Doppler principle

Everyone has experienced the Doppler effect in daily life when the siren of a passing police car is heard. When the moving car is heard approaching, the frequency is heard at a level which is higher than it actually is, and when the car moves away, the frequency of the siren seems to be lower. The frequency which is heard by our ear is defined as a number of vibrations per second. If the car and the listener are stationary, i.e., at a fixed spot, the ear picks up the true frequency of the siren. Once the car moves away, every sound (every frequency) is transmitted from an ever greater distance. The frequency which reaches the ear becomes lower i.e., the sound is deeper. This so-called Doppler effect does not only apply to sound waves, but also for any other type of waves, i.e., light waves as well. 

Laser Doppler velocimetry is the method which is most frequently used to measure the speed of solid surfaces without contact. A laser beam is split into two beams of equal intensity using a beam splitter. These two laser beams are processed using optical components, and at a measurement distance, they are placed at the intersection via an adjustable mirror. When two laser beams intersect at an angle, a striped pattern of light and dark strips arises in the measurement volume. The photo receiver sees this pattern of strips and recognises the Doppler frequency in the light which is scattered back, i.e. the frequency caused by the movement of material.

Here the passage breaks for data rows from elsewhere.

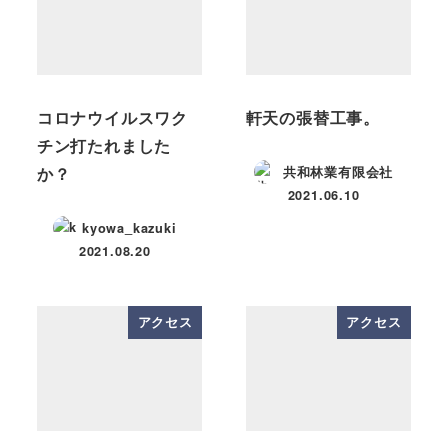
コロナウイルスワク
軒天の張替工事。
チン打たれました
か？
共和林業有限会社
2021.06.10
投稿日
kyowa_kazuki
2021.08.20
投稿日
アクセス
アクセス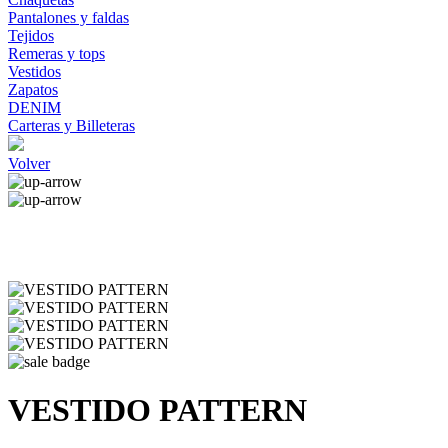
Pantalones y faldas
Tejidos
Remeras y tops
Vestidos
Zapatos
DENIM
Carteras y Billeteras
Volver
VESTIDO PATTERN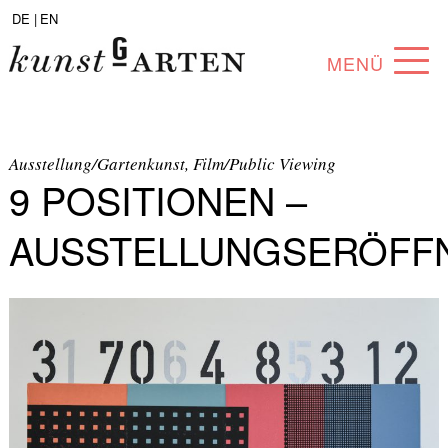
DE |
EN
MENÜ
PROGRAMM
ABOUT
Ausstellung/Gartenkunst, Film/Public Viewing
9 POSITIONEN –
SAMMLUNG
AUSSTELLUNGSERÖFF
KÜNSTLER*INNEN
PARTNER*INNEN
ANGEBOTE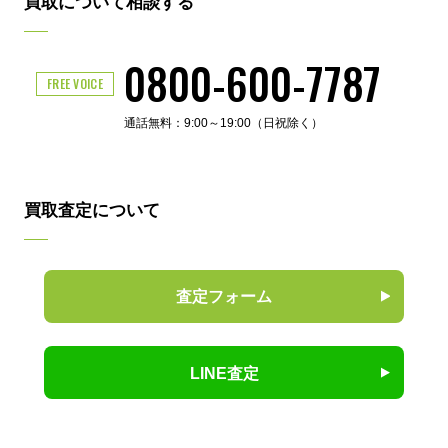
買取について相談する
0800-600-7787
FREE VOICE
通話無料：9:00～19:00（日祝除く）
買取査定について
査定フォーム
LINE査定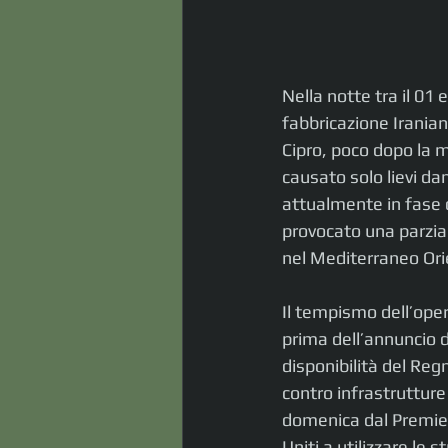
Nella notte tra il 01 
fabbricazione Iraniana
Cipro, poco dopo la 
causato solo lievi da
attualmente in fase di
provocato una parzial
nel Mediterraneo Ori
Il tempismo dell’oper
prima dell’annuncio 
disponibilità del Regn
contro infrastrutture 
domenica dal Premier 
Uniti a utilizzare le 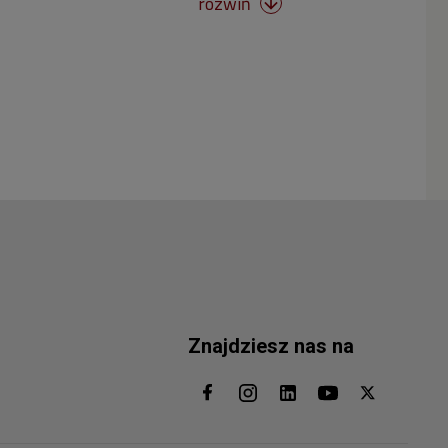
rozwiń

Znajdziesz nas na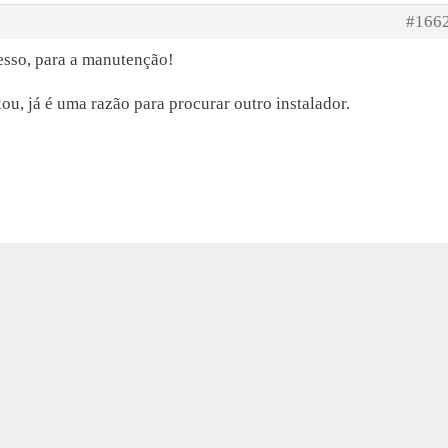
#166
esso, para a manutenção!
ou, já é uma razão para procurar outro instalador.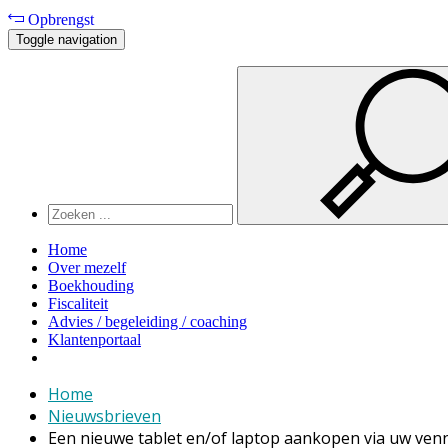
Opbrengst
Toggle navigation
Home
Over mezelf
Boekhouding
Fiscaliteit
Advies / begeleiding / coaching
Klantenportaal
Home
Nieuwsbrieven
Een nieuwe tablet en/of laptop aankopen via uw ve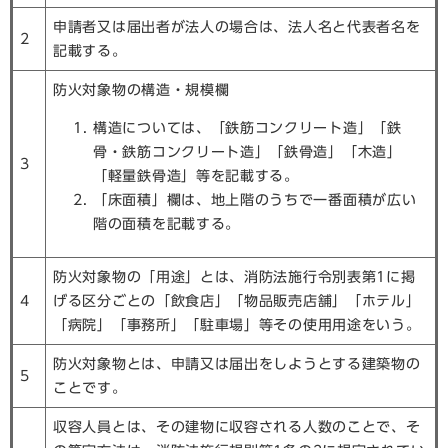
申請者又は届出者が法人の場合は、法人名と代表者名を
2
記載する。
防火対象物の構造・規模欄
構造については、「鉄筋コンクリート造」「鉄
骨・鉄筋コンクリート造」「鉄骨造」「木造」
3
「軽量鉄骨造」等を記載する。
「床面積」欄は、地上階のうちで一番面積が広い
階の面積を記載する。
防火対象物の「用途」とは、消防法施行令別表第1に掲
4
げる区分ごとの「飲食店」「物品販売店舗」「ホテル」
「病院」「事務所」「駐車場」等その使用用途をいう。
防火対象物とは、申請又は届出をしようとする建築物の
5
ことです。
収容人員とは、その建物に収容される人数のことで、そ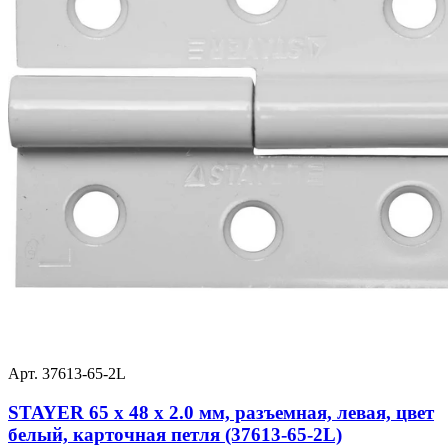
Арт. 37613-65-2L
STAYER 65 x 48 x 2.0 мм, разъемная, левая, цвет
белый, карточная петля (37613-65-2L)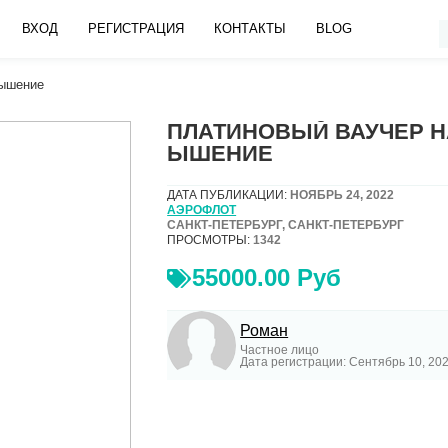
ВХОД
РЕГИСТРАЦИЯ
КОНТАКТЫ
BLOG
вышение
ПЛАТИНОВЫЙ ВАУЧЕР Н
ЫШЕНИЕ
ДАТА ПУБЛИКАЦИИ:
НОЯБРЬ 24, 2022
АЭРОФЛОТ
САНКТ-ПЕТЕРБУРГ, САНКТ-ПЕТЕРБУРГ
ПРОСМОТРЫ:
1342
55000.00 Руб
Роман
Частное лицо
Дата регистрации: Сентябрь 10, 20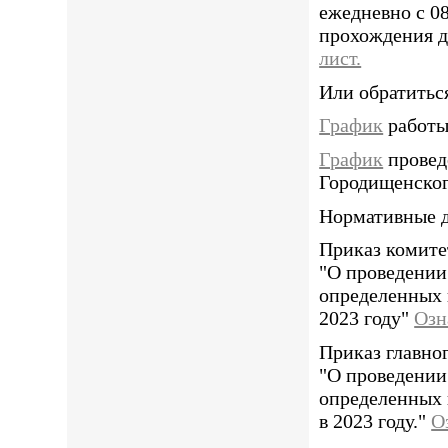
ежедневно с 0
прохождения д
лист.
Или обратиться
График
работы
График
провед
Городищенског
Нормативные 
Приказ комитет
"О проведении
определенных 
2023 году"
Озн
Приказ главно
"О проведении
определенных 
в 2023 году."
О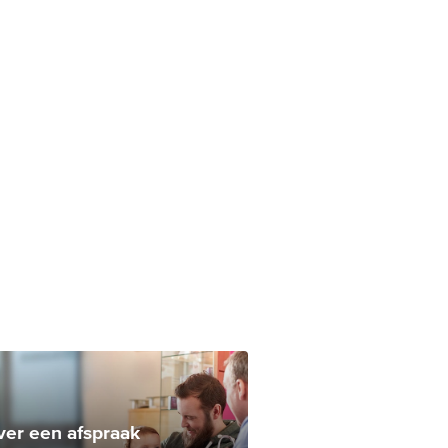
ver een afspraak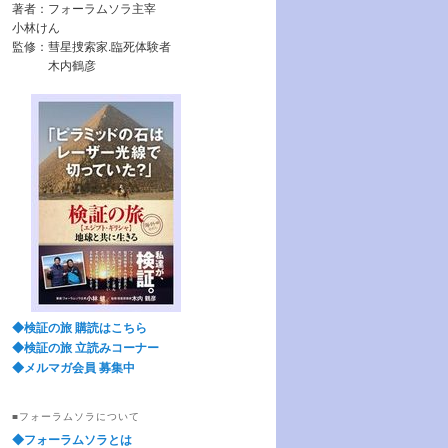
著者：フォーラムソラ主宰
小林けん
監修：彗星捜索家.臨死体験者
木内鶴彦
◆検証の旅 購読はこちら
◆検証の旅 立読みコーナー
◆メルマガ会員 募集中
■フォーラムソラについて
◆フォーラムソラとは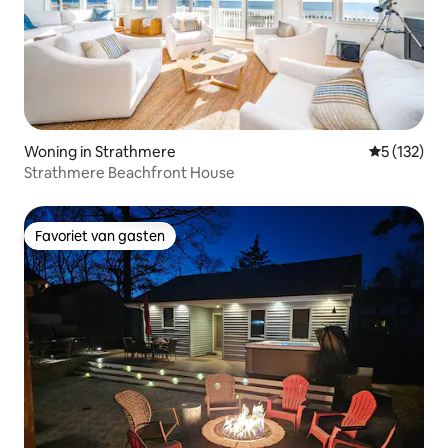
Woning in Strathmere
Gemiddelde 
5 (132)
Strathmere Beachfront House
Favoriet van gasten
Favoriet van gasten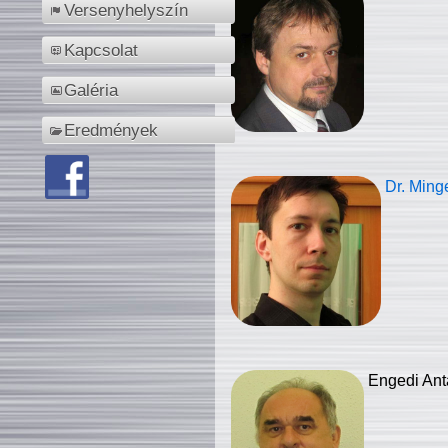
Versenyhelyszín
Kapcsolat
Galéria
Eredmények
Dr. Ming
Engedi Ant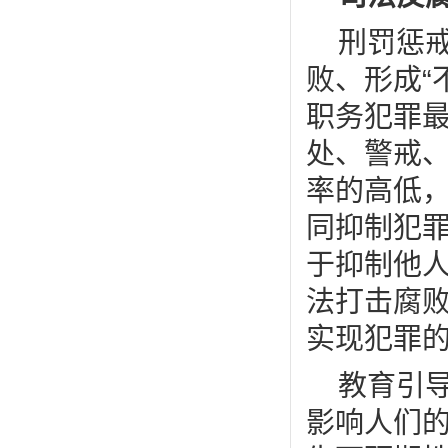
刑罚惩
败、形成
“
职务犯罪
处、警戒
率的高低
同抑制犯
于抑制他
法打击腐
实现犯罪
教育引
影响人们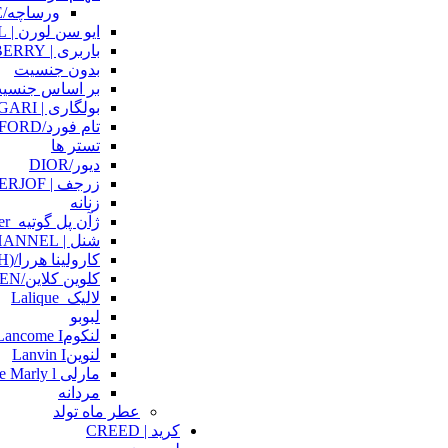
ورساچه/VERSACE
ایو سن لورن | YSL
باربری | BURBERRY
بدون جنسیت
بر اساس جنسی
بولگاری | BVLGARI
تام فورد/TOM FORD
تستر ها
دیور/DIOR
زرجف | XERJOF
زنانه
ژآن پل گوتیه_Jean Paul Gaultier
شنل | CHANNEL
کارولینا هررا/(CH)CAROLINA HERRERA
کلوین کلاین/CALVIN KELIEN
لالیک_Lalique
لبوبو
لنکومLancome I
لنوینLanvin I
مارلی Parfum The Marly l
مردانه
عطر ماه تولد
کرید | CREED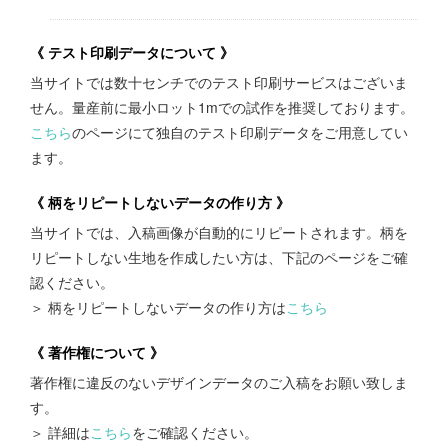
《 テスト印刷データについて 》
当サイトでは数十センチでのテスト印刷サービスはございま
せん。量産前に最小ロット1mでの試作を推奨しております。
こちら
のページにて独自のテスト印刷データをご用意してい
ます。
《 柄をリピートしないデータの作り方 》
当サイトでは、入稿画像が自動的にリピートされます。柄を
リピートしない生地を作成したい方は、下記のページをご確
認ください。
＞ 柄をリピートしないデータの作り方は
こちら
《 著作権について 》
著作権に違反のないデザインデータのご入稿をお願い致しま
す。
＞ 詳細は
こちら
をご確認ください。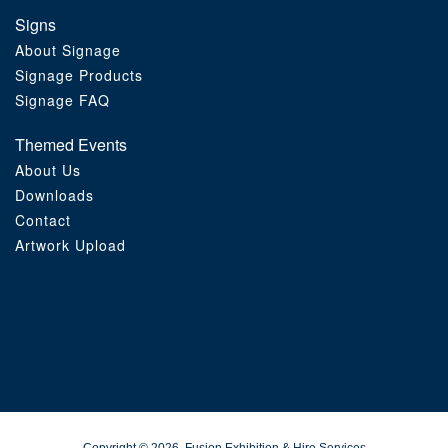
Signs
About Signage
Signage Products
Signage FAQ
Themed Events
About Us
Downloads
Contact
Artwork Upload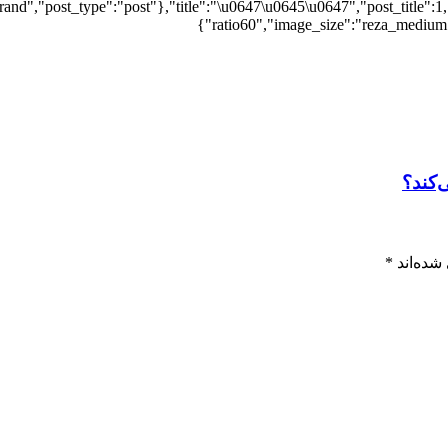
and","post_type":"post"},"title":"\u0647\u0645\u0647","post_title":1,
ratio60","image_size":"reza_medium",
‌کند؟
شده‌اند
*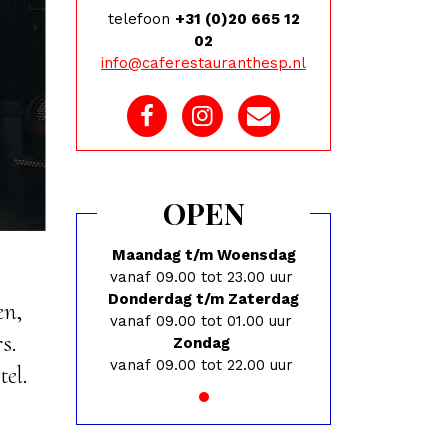
telefoon
+31 (0)20 665 12
02
info@caferestauranthesp.nl
OPEN
Maandag t/m Woensdag
vanaf 09.00 tot 23.00 uur
Donderdag t/m Zaterdag
en,
vanaf 09.00 tot 01.00 uur
s.
Zondag
vanaf 09.00 tot 22.00 uur
el.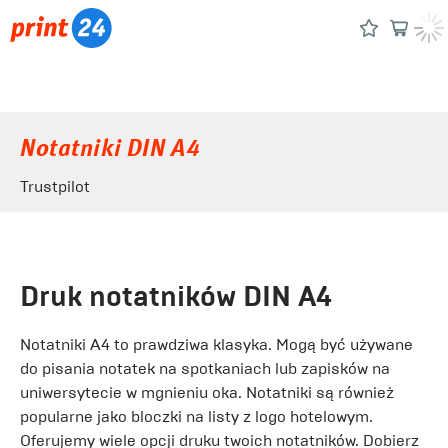
Notatniki DIN A4
Trustpilot
Druk notatników DIN A4
Notatniki A4 to prawdziwa klasyka. Mogą być używane
do pisania notatek na spotkaniach lub zapisków na
uniwersytecie w mgnieniu oka. Notatniki są również
popularne jako bloczki na listy z logo hotelowym.
Oferujemy wiele opcji druku twoich notatników. Dobierz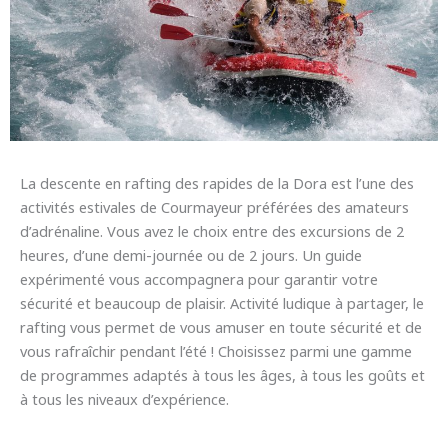
La descente en rafting des rapides de la Dora est l’une des
activités estivales de Courmayeur préférées des amateurs
d’adrénaline. Vous avez le choix entre des excursions de 2
heures, d’une demi-journée ou de 2 jours. Un guide
expérimenté vous accompagnera pour garantir votre
sécurité et beaucoup de plaisir. Activité ludique à partager, le
rafting vous permet de vous amuser en toute sécurité et de
vous rafraîchir pendant l’été ! Choisissez parmi une gamme
de programmes adaptés à tous les âges, à tous les goûts et
à tous les niveaux d’expérience.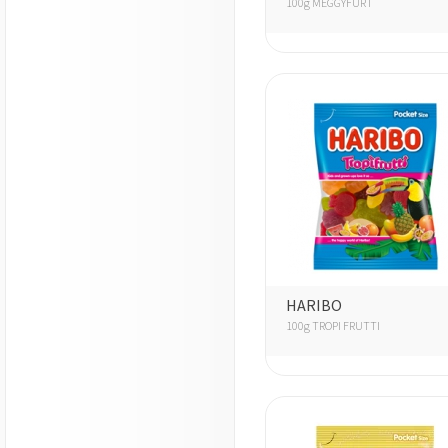
100g MEGGYFÜRT
HARIBO
100g TROPI FRUTTI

The way a LDV system works is easy to understand if we first consider a single particle, which runs through the striped pattern. In this case, it always transmits a bright pulse of a light when it passes through a light coloured field. The photo receiver records this flash frequency and converts into an electrical frequency in the evaluation unit. This original Doppler frequency is made available to our pulse output from the evaluation unit. Although solid surfaces do not have individual particles, the surface structure behaves exactly the same.